At any rate, I used the VIN number and the dealer to determine which fluid the truck takes. Her truck has the electric T-Case WITH the AUTO selector button so it takes a specific fluid. AUTO TRAK II. If your truck doesn't have the AUTO (round) button I think it takes AUTO TRAK I.
Your best bet is to take the VIN to the dealer. The fluid was $8.00/litre and it takes 1.9 litres.
I also did the fuel filter since they are located right next to one another.
Easy jobs. One hour total time and that was working on my back, vehicle on the ground and two frosty pops. Plus, I am old and slow. You will need a plastic plunger pump to get the new fluid in.
The dealer will know which fluid to use and will recycle the fluid as well. The transmission is every 100k miles.
Never trust a quick lube place with anything, even putting the correct amount of air in your tires.

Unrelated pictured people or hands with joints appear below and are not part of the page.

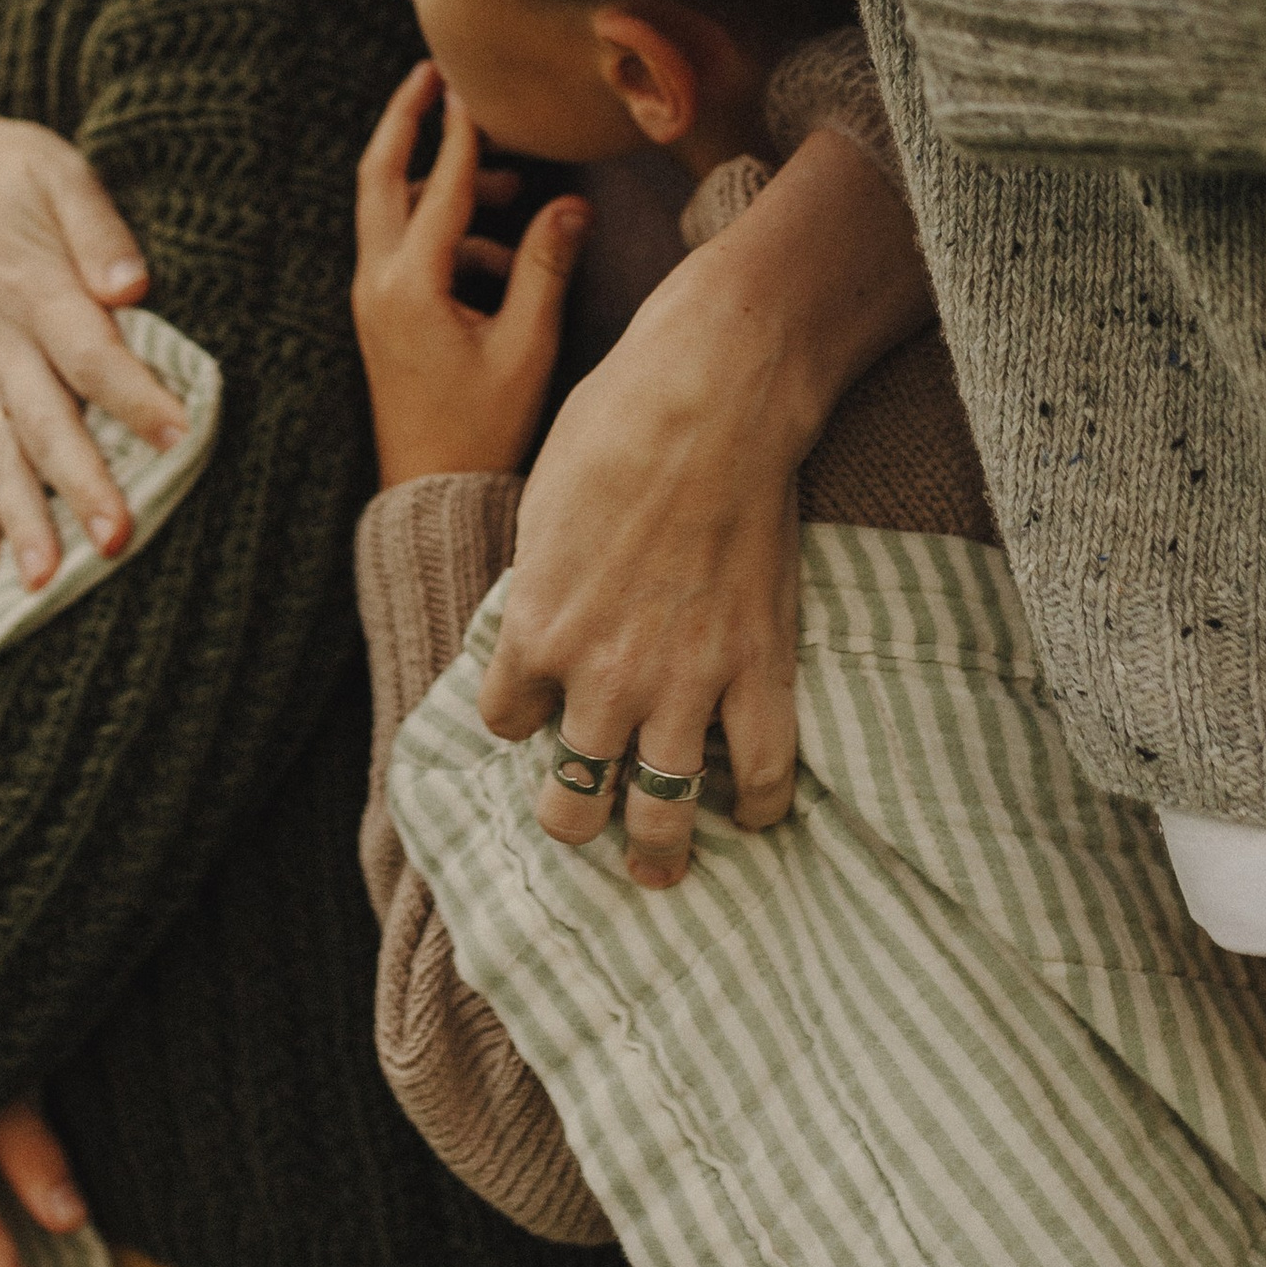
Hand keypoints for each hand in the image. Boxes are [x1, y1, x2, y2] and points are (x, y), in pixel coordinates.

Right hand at [0, 90, 186, 592]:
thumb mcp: (58, 172)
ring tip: (43, 581)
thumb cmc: (7, 169)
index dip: (134, 395)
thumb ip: (97, 227)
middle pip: (43, 420)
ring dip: (19, 519)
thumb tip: (133, 285)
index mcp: (33, 287)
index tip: (181, 435)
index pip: (90, 353)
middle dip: (79, 483)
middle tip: (117, 539)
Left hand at [353, 59, 584, 481]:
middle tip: (431, 75)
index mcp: (410, 285)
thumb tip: (571, 205)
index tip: (472, 85)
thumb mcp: (525, 347)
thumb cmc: (479, 428)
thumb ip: (544, 268)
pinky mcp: (380, 312)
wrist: (430, 493)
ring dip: (441, 184)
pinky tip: (500, 257)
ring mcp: (372, 296)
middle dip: (405, 122)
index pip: (441, 187)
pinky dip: (444, 230)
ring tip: (509, 188)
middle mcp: (377, 281)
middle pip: (380, 175)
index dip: (461, 133)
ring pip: (392, 209)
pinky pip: (403, 245)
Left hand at [475, 134, 932, 889]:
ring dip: (655, 853)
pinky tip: (749, 815)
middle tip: (587, 818)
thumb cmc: (615, 427)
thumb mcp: (543, 505)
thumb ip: (543, 580)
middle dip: (573, 819)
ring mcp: (682, 686)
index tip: (539, 710)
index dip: (522, 717)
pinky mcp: (756, 673)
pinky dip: (756, 808)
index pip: (506, 721)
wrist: (708, 400)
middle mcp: (598, 680)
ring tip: (658, 867)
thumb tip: (549, 611)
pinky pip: (759, 778)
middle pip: (568, 803)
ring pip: (655, 819)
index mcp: (534, 632)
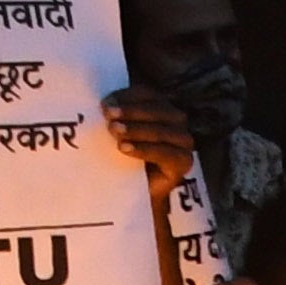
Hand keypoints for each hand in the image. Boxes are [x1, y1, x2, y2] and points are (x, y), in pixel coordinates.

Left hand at [104, 85, 200, 202]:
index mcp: (161, 106)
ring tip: (114, 131)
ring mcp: (183, 141)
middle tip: (109, 116)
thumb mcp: (117, 130)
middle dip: (131, 112)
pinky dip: (144, 149)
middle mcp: (177, 121)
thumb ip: (115, 115)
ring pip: (161, 130)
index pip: (147, 94)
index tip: (106, 104)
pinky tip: (125, 149)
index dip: (127, 96)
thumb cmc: (123, 156)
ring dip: (136, 129)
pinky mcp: (184, 161)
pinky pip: (165, 153)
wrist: (133, 191)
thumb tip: (101, 105)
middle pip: (157, 109)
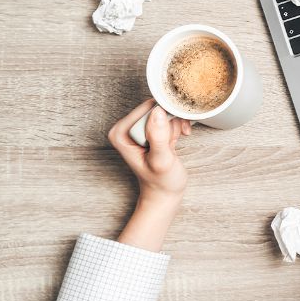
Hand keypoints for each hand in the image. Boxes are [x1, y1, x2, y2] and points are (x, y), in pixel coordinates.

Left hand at [108, 100, 191, 250]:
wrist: (165, 193)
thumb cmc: (161, 182)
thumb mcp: (161, 161)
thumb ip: (158, 137)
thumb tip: (158, 112)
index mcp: (120, 133)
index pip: (146, 108)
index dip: (164, 116)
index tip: (173, 131)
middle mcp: (126, 127)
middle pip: (155, 107)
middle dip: (171, 119)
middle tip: (176, 137)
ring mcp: (139, 128)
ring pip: (164, 110)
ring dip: (176, 123)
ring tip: (177, 140)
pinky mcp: (150, 130)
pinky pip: (167, 116)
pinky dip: (177, 125)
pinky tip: (179, 137)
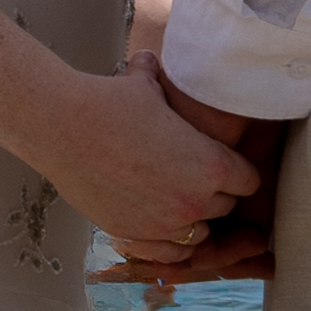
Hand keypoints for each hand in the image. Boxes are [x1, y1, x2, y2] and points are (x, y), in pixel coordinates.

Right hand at [41, 59, 257, 261]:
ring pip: (199, 232)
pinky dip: (166, 238)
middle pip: (225, 207)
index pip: (248, 180)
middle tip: (189, 175)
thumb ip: (161, 79)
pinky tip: (154, 219)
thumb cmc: (108, 102)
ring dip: (191, 218)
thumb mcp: (147, 85)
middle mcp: (195, 200)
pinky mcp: (135, 234)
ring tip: (170, 197)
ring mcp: (165, 223)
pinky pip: (168, 251)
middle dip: (213, 193)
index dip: (235, 169)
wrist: (62, 127)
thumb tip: (150, 59)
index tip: (218, 161)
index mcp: (212, 165)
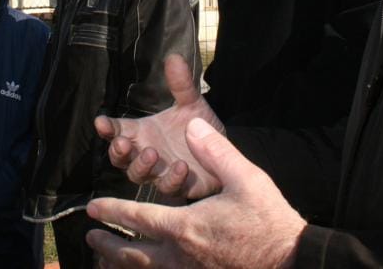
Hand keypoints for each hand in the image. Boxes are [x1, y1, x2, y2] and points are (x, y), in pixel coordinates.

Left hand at [86, 117, 307, 267]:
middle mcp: (180, 256)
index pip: (137, 218)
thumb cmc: (268, 220)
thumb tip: (191, 127)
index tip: (92, 207)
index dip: (112, 211)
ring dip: (122, 265)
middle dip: (108, 246)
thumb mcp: (246, 178)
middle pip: (132, 254)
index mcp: (185, 227)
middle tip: (91, 237)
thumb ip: (216, 151)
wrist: (291, 261)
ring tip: (107, 261)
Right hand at [95, 54, 224, 198]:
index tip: (101, 121)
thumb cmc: (197, 127)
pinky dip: (172, 178)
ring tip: (152, 153)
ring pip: (138, 175)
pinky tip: (180, 166)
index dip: (107, 128)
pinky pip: (169, 187)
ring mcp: (158, 172)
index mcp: (142, 132)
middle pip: (119, 158)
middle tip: (123, 143)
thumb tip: (174, 56)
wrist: (222, 150)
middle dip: (118, 151)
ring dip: (141, 165)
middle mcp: (144, 153)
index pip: (116, 131)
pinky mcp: (178, 186)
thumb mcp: (190, 103)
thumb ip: (181, 84)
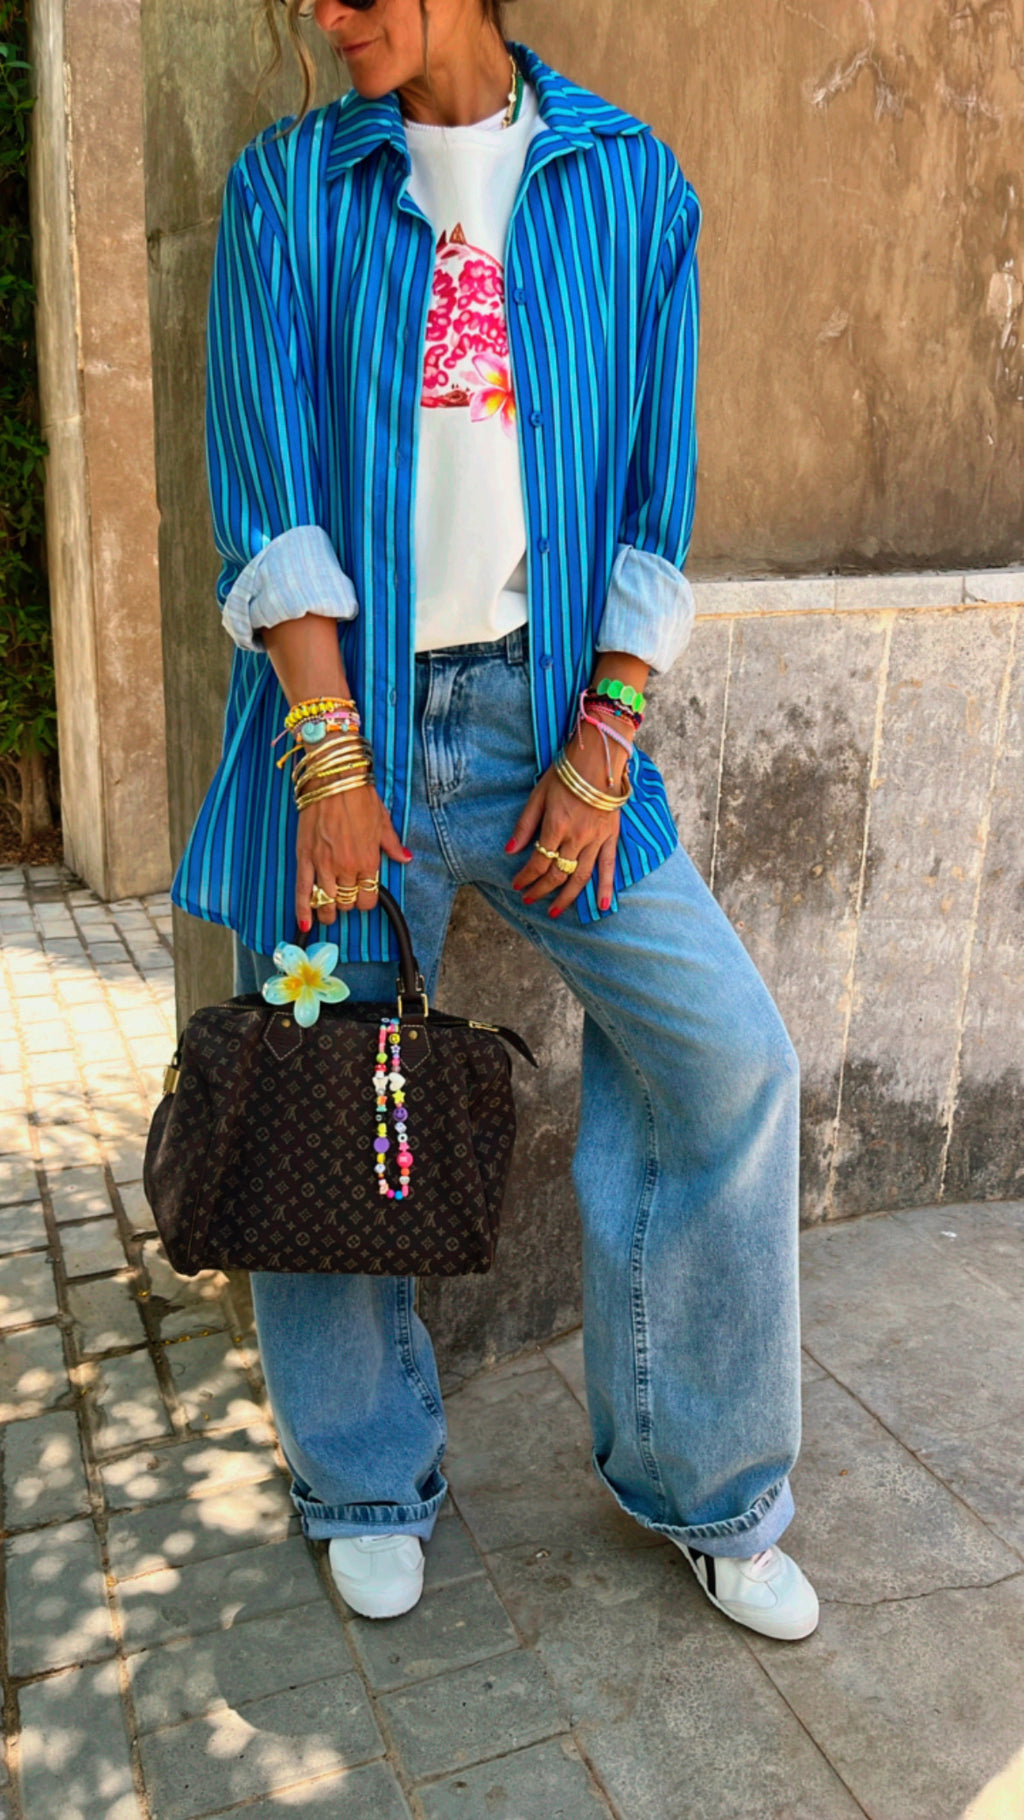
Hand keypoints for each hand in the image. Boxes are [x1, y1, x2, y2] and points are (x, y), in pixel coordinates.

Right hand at [295, 784, 410, 930]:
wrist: (333, 779)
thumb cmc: (359, 796)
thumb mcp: (383, 821)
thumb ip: (392, 845)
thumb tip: (405, 858)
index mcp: (369, 861)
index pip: (368, 898)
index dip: (366, 900)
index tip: (363, 896)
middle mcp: (347, 867)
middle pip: (347, 903)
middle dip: (347, 903)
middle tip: (344, 898)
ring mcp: (324, 864)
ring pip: (326, 902)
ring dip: (327, 911)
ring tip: (327, 913)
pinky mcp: (304, 858)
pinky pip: (302, 891)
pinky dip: (303, 910)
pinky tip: (305, 923)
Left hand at [506, 722, 628, 916]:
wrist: (599, 759)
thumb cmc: (565, 774)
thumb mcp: (538, 795)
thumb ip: (525, 825)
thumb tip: (510, 851)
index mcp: (556, 826)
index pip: (538, 861)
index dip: (526, 877)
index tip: (517, 885)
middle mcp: (577, 838)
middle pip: (556, 874)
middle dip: (541, 890)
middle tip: (529, 899)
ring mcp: (596, 840)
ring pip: (580, 876)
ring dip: (566, 897)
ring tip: (554, 912)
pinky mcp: (610, 837)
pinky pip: (608, 867)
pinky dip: (606, 887)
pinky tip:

If you plan to keep these vehicles for as long as possible you need to maintain them properly and that means taking the time to read the owners manuals and if you do not have them then download them.
With every new vehicle I put together a maintenance summary chart with all that needs to be done at each service interval and also keep a separate sheet that details at what mileage various things were done like replacing filters, spark plugs, belts, hoses, etc. as it is usually better to plan these maintenance activities in advance, buy the parts, and then install them at the right time to avoid breakdowns on the road.